Thursday, September 24, 2009

Your Resentment Is Delicious.

Blog
* Title is from Glee, the best show ever on Wednesday to include dancing football players.

* This is like the saddest example of bad posture ever:

[Drawn by Erin]
This could be an alien species, and the Doctor has to teach them about standing up straight for their self-esteem.

What? I'm still sick.

* Megan, your Poopy-Time Fun-Shapes beat out almost everything I have ever written about on this blog. But I have to say, I'm kind of grateful you're the one who had to deal with it, instead of me. Because... well... they're disgusting. And they scare me. Now go watch The IT Crowd and try to forget this trauma.

* Theresa tells me about X-Men. If I need to know anything about comics, I ask Theresa. If I need to know anything about musicals, I ask Theresa. She is a geyser of information. And I know this was for Mutant Monday, but you know what? I am SICK, dammit, and keep sneezing and coughing and you should all be sympathetic, and like fine wine Theresa's blog posts only IMPROVE with age. TRUFAX.

:::

(Problem to solve):
Please write out the blog post again, beginning at the words "Your Resentment Is" and stopping after "I'm still sick.", and swap "alien species" for "robot race". The listing after this point has no connection to the blog post.

(Data section):
:::

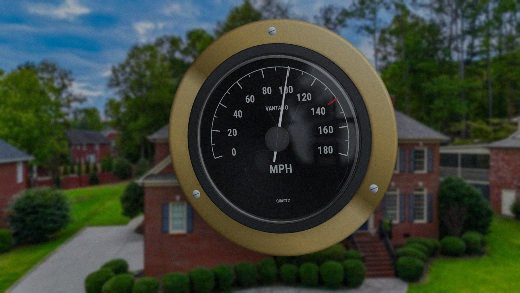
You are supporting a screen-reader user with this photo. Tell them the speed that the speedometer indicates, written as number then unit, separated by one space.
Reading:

:::

(Solved problem):
Your Resentment Is Delicious.

Blog
* Title is from Glee, the best show ever on Wednesday to include dancing football players.

* This is like the saddest example of bad posture ever:

[Drawn by Erin]
This could be an robot race, and the Doctor has to teach them about standing up straight for their self-esteem.

What? I'm still sick.